- Short exercise 1: Count the lines in the records below that contain the string "white", and reply with the number alone.

··· Page ···

Today, we mostly use this subconscious skill to see Jesus's face on toast and to "read" clouds, tea leaves and coffee grounds. Strange rock formations are high on the list, too. Since time immemorial people have been fascinated by oddly shaped rocks and cliffs, seeing in them human faces and bodies, a menagerie of animals, or gods and devils petrified for eternity.
Bulgaria has its fair share of strangely shaped rock formations that can turn any trip into a Rorschach test challenge. Many also come with legends to match.
The red weathered Belogradchik Rocks cover an area about 30 km long and 3 km wide. Solitary or in groups, small or rising up to 200 m, they all have strange, imagination-provoking shapes.
The formation of the Belogradchik Rocks began about 230 million years ago with the deposition of sandstone soils. Later, a sea appeared, adding to the detritus. The two layers merged into rock, and oxidised iron gave them their reddish colour. When the sea disappeared the sun, wind and rain sculpted the former sea bed into the phantasmagoric rock columns and pinnacles we see today.
The locals have given names to the most outstanding formations of the Belogradchik Rocks. The Madonna indeed looks like a woman with a child, and Momina Skala, or Maiden Rock, reminds us of a girl's head. Some of the most imposing rock groups have legends attached, usually involving terror, envy, doomed love and dark passions.
Monahinyata, or The Nun, for example is a petrified girl who bore a child after a secret affair with a monk. Borov Kamak, or Fir Stone, is a Bulgarian shepherd who used to go there every day and play the kaval, or wooden folk flute, while looking at the nearby Turkish farm where his beloved was kept as a concubine. The Schoolgirl and the Dervish rocks appeared after a Turkish dervish developed an unholy passion for a beautiful Bulgarian girl and lured her into an affair.
In the past, people cherished the Belogradchik Rocks for practical reasons too. The Romans turned the highest and most spectacular rock group into a fortress, which was later strengthened and enlarged by the medieval Bulgarians and by the Ottomans.
Stone 'Mushrooms' of Beli Plast
Beside the road close to the Rhodope village of Beli Plast there stands a group of stone "mushrooms." The most spectacular of them is 2.5 m tall. This phenomenon is the result of underwater volcanic activity, combined with erosion when the sea, which used to cover most of what is now the Rhodope mountains, withdrew.

··· Data supplied ···

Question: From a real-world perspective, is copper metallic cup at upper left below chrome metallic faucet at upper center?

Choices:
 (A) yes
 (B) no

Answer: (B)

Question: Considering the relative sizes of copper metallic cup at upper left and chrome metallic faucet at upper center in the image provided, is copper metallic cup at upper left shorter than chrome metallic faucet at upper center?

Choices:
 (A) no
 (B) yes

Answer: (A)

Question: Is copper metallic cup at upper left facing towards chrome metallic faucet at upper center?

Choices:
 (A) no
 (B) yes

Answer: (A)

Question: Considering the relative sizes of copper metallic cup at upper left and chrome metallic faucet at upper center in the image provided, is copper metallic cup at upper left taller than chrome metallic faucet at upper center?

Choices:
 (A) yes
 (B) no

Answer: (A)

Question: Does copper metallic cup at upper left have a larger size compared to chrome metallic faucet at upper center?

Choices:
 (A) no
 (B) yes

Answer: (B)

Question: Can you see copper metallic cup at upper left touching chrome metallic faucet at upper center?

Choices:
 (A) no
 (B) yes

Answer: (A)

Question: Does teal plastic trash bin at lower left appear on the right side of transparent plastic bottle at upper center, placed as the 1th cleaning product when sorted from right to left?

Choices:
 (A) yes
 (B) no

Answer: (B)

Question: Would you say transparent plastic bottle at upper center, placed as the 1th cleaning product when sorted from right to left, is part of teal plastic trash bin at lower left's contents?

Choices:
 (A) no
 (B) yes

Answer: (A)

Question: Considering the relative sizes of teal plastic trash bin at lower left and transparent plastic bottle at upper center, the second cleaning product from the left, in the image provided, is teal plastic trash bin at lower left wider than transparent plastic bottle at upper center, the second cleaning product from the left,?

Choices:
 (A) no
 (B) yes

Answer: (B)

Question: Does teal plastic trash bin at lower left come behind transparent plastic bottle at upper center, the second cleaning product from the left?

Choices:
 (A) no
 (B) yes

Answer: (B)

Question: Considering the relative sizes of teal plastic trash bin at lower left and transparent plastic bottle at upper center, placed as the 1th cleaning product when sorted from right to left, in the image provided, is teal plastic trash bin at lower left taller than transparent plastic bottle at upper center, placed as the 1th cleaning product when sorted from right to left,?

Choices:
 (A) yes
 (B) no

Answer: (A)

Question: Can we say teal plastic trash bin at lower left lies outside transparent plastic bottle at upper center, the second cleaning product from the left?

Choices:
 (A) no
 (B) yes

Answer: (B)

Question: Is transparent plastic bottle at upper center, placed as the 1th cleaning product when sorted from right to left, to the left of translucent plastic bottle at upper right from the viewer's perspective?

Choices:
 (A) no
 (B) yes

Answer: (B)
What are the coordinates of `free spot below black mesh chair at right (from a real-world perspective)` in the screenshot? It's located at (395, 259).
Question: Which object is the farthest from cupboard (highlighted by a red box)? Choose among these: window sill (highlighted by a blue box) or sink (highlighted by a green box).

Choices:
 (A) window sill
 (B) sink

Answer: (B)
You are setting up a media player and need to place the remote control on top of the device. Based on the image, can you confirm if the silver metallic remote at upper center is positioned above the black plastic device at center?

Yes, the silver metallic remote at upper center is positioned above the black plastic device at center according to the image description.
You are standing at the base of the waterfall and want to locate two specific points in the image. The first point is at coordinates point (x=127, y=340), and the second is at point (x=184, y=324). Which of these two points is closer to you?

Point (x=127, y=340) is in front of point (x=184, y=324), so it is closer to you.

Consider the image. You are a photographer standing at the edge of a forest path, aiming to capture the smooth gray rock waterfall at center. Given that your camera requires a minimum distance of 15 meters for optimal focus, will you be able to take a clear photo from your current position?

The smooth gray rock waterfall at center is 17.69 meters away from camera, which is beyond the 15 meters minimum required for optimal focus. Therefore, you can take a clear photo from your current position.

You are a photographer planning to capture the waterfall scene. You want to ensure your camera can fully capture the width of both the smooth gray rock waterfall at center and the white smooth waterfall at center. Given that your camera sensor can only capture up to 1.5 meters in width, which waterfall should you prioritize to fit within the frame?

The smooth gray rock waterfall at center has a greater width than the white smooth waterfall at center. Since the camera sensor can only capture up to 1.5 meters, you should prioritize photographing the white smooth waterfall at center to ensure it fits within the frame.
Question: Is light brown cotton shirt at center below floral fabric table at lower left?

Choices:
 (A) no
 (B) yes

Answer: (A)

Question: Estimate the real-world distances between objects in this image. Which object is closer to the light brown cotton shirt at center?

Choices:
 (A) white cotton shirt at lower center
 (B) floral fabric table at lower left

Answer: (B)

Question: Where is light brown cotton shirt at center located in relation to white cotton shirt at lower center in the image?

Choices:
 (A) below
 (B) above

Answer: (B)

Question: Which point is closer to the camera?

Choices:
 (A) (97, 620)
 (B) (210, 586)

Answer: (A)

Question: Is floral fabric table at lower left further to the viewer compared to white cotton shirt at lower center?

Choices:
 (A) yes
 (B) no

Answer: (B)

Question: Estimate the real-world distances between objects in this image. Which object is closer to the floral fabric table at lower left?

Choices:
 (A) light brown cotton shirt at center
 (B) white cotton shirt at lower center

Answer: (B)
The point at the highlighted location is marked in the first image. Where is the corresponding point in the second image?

···

- Short exercise 2: From the text on Bulgarian rock formations above, copy the passage starting at "The formation of" and ending at "and dark passions.".

- Response 1: 6

- Response 2:
The formation of the Belogradchik Rocks began about 230 million years ago with the deposition of sandstone soils. Later, a sea appeared, adding to the detritus. The two layers merged into rock, and oxidised iron gave them their reddish colour. When the sea disappeared the sun, wind and rain sculpted the former sea bed into the phantasmagoric rock columns and pinnacles we see today.
The locals have given names to the most outstanding formations of the Belogradchik Rocks. The Madonna indeed looks like a woman with a child, and Momina Skala, or Maiden Rock, reminds us of a girl's head. Some of the most imposing rock groups have legends attached, usually involving terror, envy, doomed love and dark passions.